Work to complete:
Please transcribe the data below in full, word for word, without the images.

Dataset excerpts:
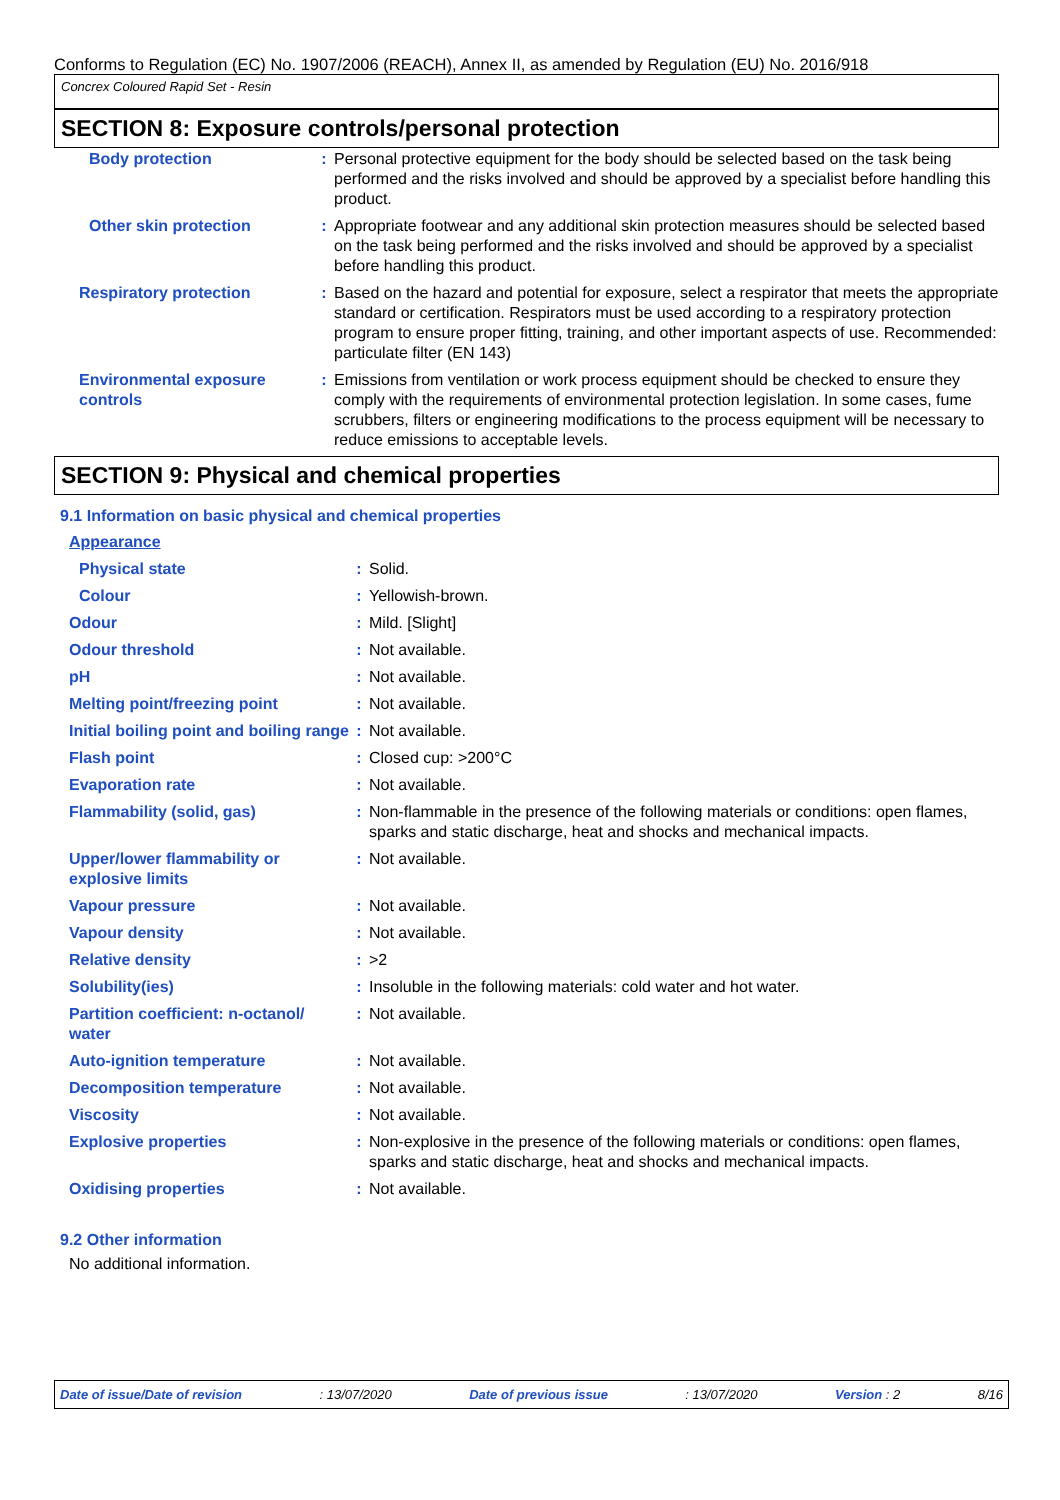Conforms to Regulation (EC) No. 1907/2006 (REACH), Annex II, as amended by Regulation (EU) No. 2016/918
Concrex Coloured Rapid Set - Resin
SECTION 8: Exposure controls/personal protection
| Body protection | : | Personal protective equipment for the body should be selected based on the task being performed and the risks involved and should be approved by a specialist before handling this product. |
| Other skin protection | : | Appropriate footwear and any additional skin protection measures should be selected based on the task being performed and the risks involved and should be approved by a specialist before handling this product. |
| Respiratory protection | : | Based on the hazard and potential for exposure, select a respirator that meets the appropriate standard or certification. Respirators must be used according to a respiratory protection program to ensure proper fitting, training, and other important aspects of use. Recommended: particulate filter (EN 143) |
| Environmental exposure controls | : | Emissions from ventilation or work process equipment should be checked to ensure they comply with the requirements of environmental protection legislation. In some cases, fume scrubbers, filters or engineering modifications to the process equipment will be necessary to reduce emissions to acceptable levels. |
SECTION 9: Physical and chemical properties
9.1 Information on basic physical and chemical properties
| Appearance | | |
| Physical state | : | Solid. |
| Colour | : | Yellowish-brown. |
| Odour | : | Mild. [Slight] |
| Odour threshold | : | Not available. |
| pH | : | Not available. |
| Melting point/freezing point | : | Not available. |
| Initial boiling point and boiling range | : | Not available. |
| Flash point | : | Closed cup: >200°C |
| Evaporation rate | : | Not available. |
| Flammability (solid, gas) | : | Non-flammable in the presence of the following materials or conditions: open flames, sparks and static discharge, heat and shocks and mechanical impacts. |
| Upper/lower flammability or explosive limits | : | Not available. |
| Vapour pressure | : | Not available. |
| Vapour density | : | Not available. |
| Relative density | : | >2 |
| Solubility(ies) | : | Insoluble in the following materials: cold water and hot water. |
| Partition coefficient: n-octanol/ water | : | Not available. |
| Auto-ignition temperature | : | Not available. |
| Decomposition temperature | : | Not available. |
| Viscosity | : | Not available. |
| Explosive properties | : | Non-explosive in the presence of the following materials or conditions: open flames, sparks and static discharge, heat and shocks and mechanical impacts. |
| Oxidising properties | : | Not available. |
9.2 Other information
No additional information.
Date of issue/Date of revision: 13/07/2020 Date of previous issue: 13/07/2020 Version : 2 8/16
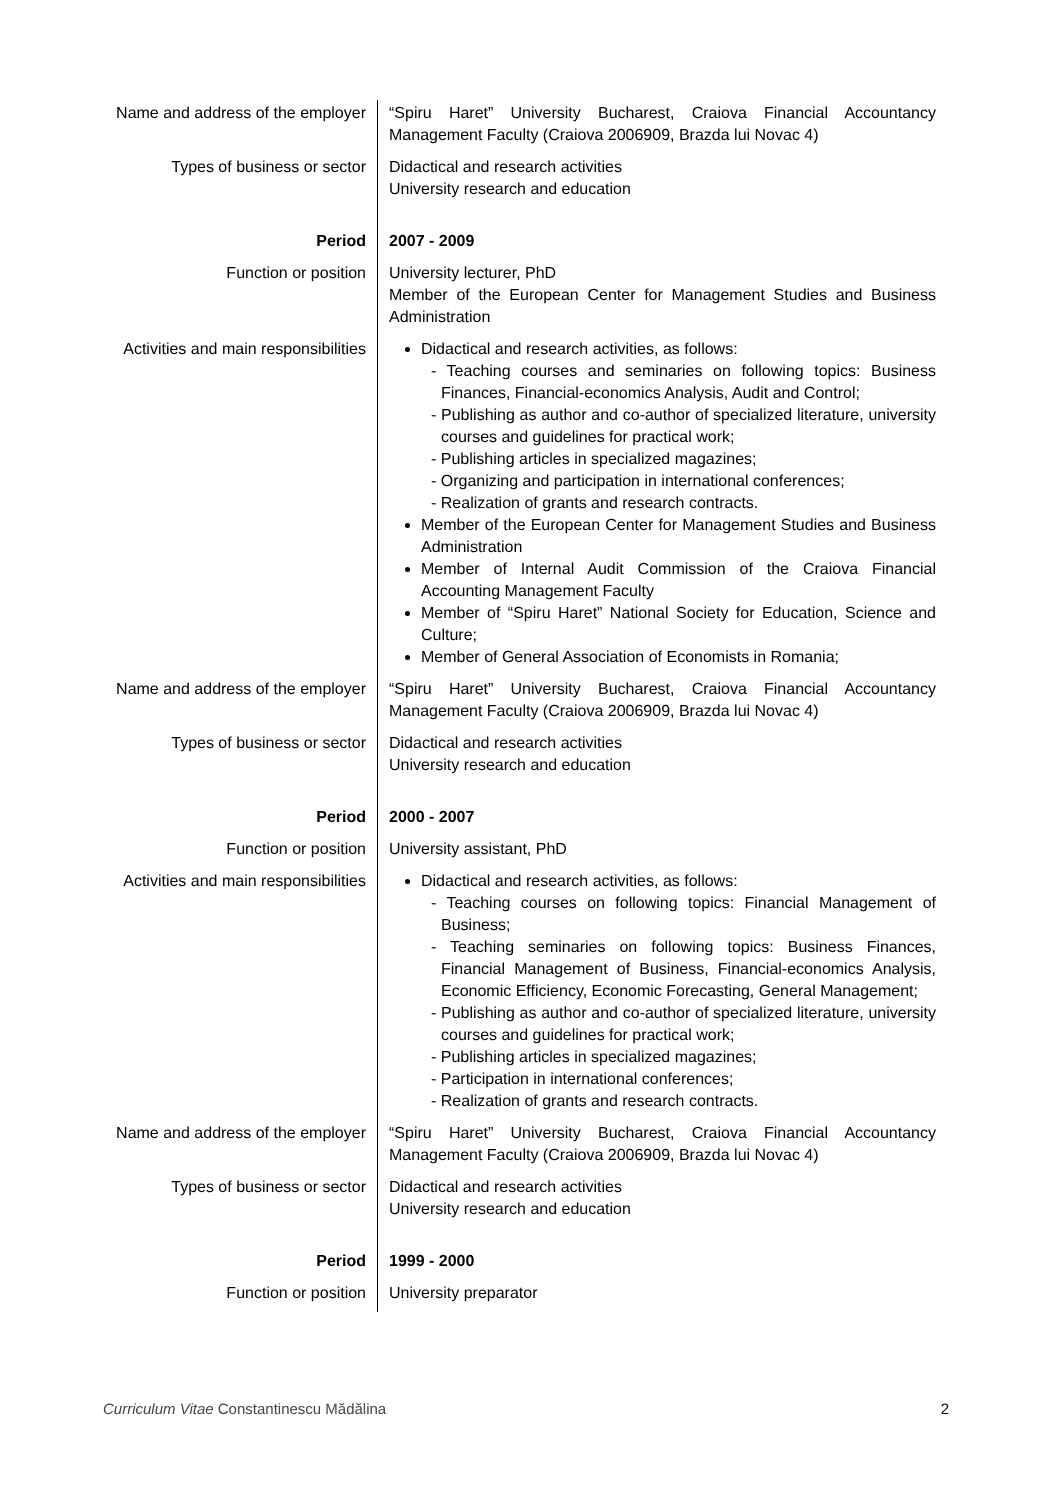| Name and address of the employer | “Spiru Haret” University Bucharest, Craiova Financial Accountancy Management Faculty (Craiova 2006909, Brazda lui Novac 4) |
| Types of business or sector | Didactical and research activities University research and education |
| Period | 2007 - 2009 |
| Function or position | University lecturer, PhD Member of the European Center for Management Studies and Business Administration |
| Activities and main responsibilities | Didactical and research activities, as follows: - Teaching courses and seminaries on following topics: Business Finances, Financial-economics Analysis, Audit and Control; - Publishing as author and co-author of specialized literature, university courses and guidelines for practical work; - Publishing articles in specialized magazines; - Organizing and participation in international conferences; - Realization of grants and research contracts. Member of the European Center for Management Studies and Business Administration Member of Internal Audit Commission of the Craiova Financial Accounting Management Faculty Member of “Spiru Haret” National Society for Education, Science and Culture; Member of General Association of Economists in Romania; |
| Name and address of the employer | “Spiru Haret” University Bucharest, Craiova Financial Accountancy Management Faculty (Craiova 2006909, Brazda lui Novac 4) |
| Types of business or sector | Didactical and research activities University research and education |
| Period | 2000 - 2007 |
| Function or position | University assistant, PhD |
| Activities and main responsibilities | Didactical and research activities, as follows: - Teaching courses on following topics: Financial Management of Business; - Teaching seminaries on following topics: Business Finances, Financial Management of Business, Financial-economics Analysis, Economic Efficiency, Economic Forecasting, General Management; - Publishing as author and co-author of specialized literature, university courses and guidelines for practical work; - Publishing articles in specialized magazines; - Participation in international conferences; - Realization of grants and research contracts. |
| Name and address of the employer | “Spiru Haret” University Bucharest, Craiova Financial Accountancy Management Faculty (Craiova 2006909, Brazda lui Novac 4) |
| Types of business or sector | Didactical and research activities University research and education |
| Period | 1999 - 2000 |
| Function or position | University preparator |
Curriculum Vitae Constantinescu Mădălina 2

Answer space:
Conforms to Regulation (EC) No. 1907/2006 (REACH), Annex II, as amended by Regulation (EU) No. 2016/918
Concrex Coloured Rapid Set - Resin
SECTION 8: Exposure controls/personal protection
| Body protection | : | Personal protective equipment for the body should be selected based on the task being performed and the risks involved and should be approved by a specialist before handling this product. |
| Other skin protection | : | Appropriate footwear and any additional skin protection measures should be selected based on the task being performed and the risks involved and should be approved by a specialist before handling this product. |
| Respiratory protection | : | Based on the hazard and potential for exposure, select a respirator that meets the appropriate standard or certification. Respirators must be used according to a respiratory protection program to ensure proper fitting, training, and other important aspects of use. Recommended: particulate filter (EN 143) |
| Environmental exposure controls | : | Emissions from ventilation or work process equipment should be checked to ensure they comply with the requirements of environmental protection legislation. In some cases, fume scrubbers, filters or engineering modifications to the process equipment will be necessary to reduce emissions to acceptable levels. |
SECTION 9: Physical and chemical properties
9.1 Information on basic physical and chemical properties
| Appearance | | |
| Physical state | : | Solid. |
| Colour | : | Yellowish-brown. |
| Odour | : | Mild. [Slight] |
| Odour threshold | : | Not available. |
| pH | : | Not available. |
| Melting point/freezing point | : | Not available. |
| Initial boiling point and boiling range | : | Not available. |
| Flash point | : | Closed cup: >200°C |
| Evaporation rate | : | Not available. |
| Flammability (solid, gas) | : | Non-flammable in the presence of the following materials or conditions: open flames, sparks and static discharge, heat and shocks and mechanical impacts. |
| Upper/lower flammability or explosive limits | : | Not available. |
| Vapour pressure | : | Not available. |
| Vapour density | : | Not available. |
| Relative density | : | >2 |
| Solubility(ies) | : | Insoluble in the following materials: cold water and hot water. |
| Partition coefficient: n-octanol/ water | : | Not available. |
| Auto-ignition temperature | : | Not available. |
| Decomposition temperature | : | Not available. |
| Viscosity | : | Not available. |
| Explosive properties | : | Non-explosive in the presence of the following materials or conditions: open flames, sparks and static discharge, heat and shocks and mechanical impacts. |
| Oxidising properties | : | Not available. |
9.2 Other information
No additional information.
Date of issue/Date of revision: 13/07/2020 Date of previous issue: 13/07/2020 Version : 2 8/16
| Name and address of the employer | “Spiru Haret” University Bucharest, Craiova Financial Accountancy Management Faculty (Craiova 2006909, Brazda lui Novac 4) |
| Types of business or sector | Didactical and research activities University research and education |
| Period | 2007 - 2009 |
| Function or position | University lecturer, PhD Member of the European Center for Management Studies and Business Administration |
| Activities and main responsibilities | Didactical and research activities, as follows: - Teaching courses and seminaries on following topics: Business Finances, Financial-economics Analysis, Audit and Control; - Publishing as author and co-author of specialized literature, university courses and guidelines for practical work; - Publishing articles in specialized magazines; - Organizing and participation in international conferences; - Realization of grants and research contracts. Member of the European Center for Management Studies and Business Administration Member of Internal Audit Commission of the Craiova Financial Accounting Management Faculty Member of “Spiru Haret” National Society for Education, Science and Culture; Member of General Association of Economists in Romania; |
| Name and address of the employer | “Spiru Haret” University Bucharest, Craiova Financial Accountancy Management Faculty (Craiova 2006909, Brazda lui Novac 4) |
| Types of business or sector | Didactical and research activities University research and education |
| Period | 2000 - 2007 |
| Function or position | University assistant, PhD |
| Activities and main responsibilities | Didactical and research activities, as follows: - Teaching courses on following topics: Financial Management of Business; - Teaching seminaries on following topics: Business Finances, Financial Management of Business, Financial-economics Analysis, Economic Efficiency, Economic Forecasting, General Management; - Publishing as author and co-author of specialized literature, university courses and guidelines for practical work; - Publishing articles in specialized magazines; - Participation in international conferences; - Realization of grants and research contracts. |
| Name and address of the employer | “Spiru Haret” University Bucharest, Craiova Financial Accountancy Management Faculty (Craiova 2006909, Brazda lui Novac 4) |
| Types of business or sector | Didactical and research activities University research and education |
| Period | 1999 - 2000 |
| Function or position | University preparator |
Curriculum Vitae Constantinescu Mădălina 2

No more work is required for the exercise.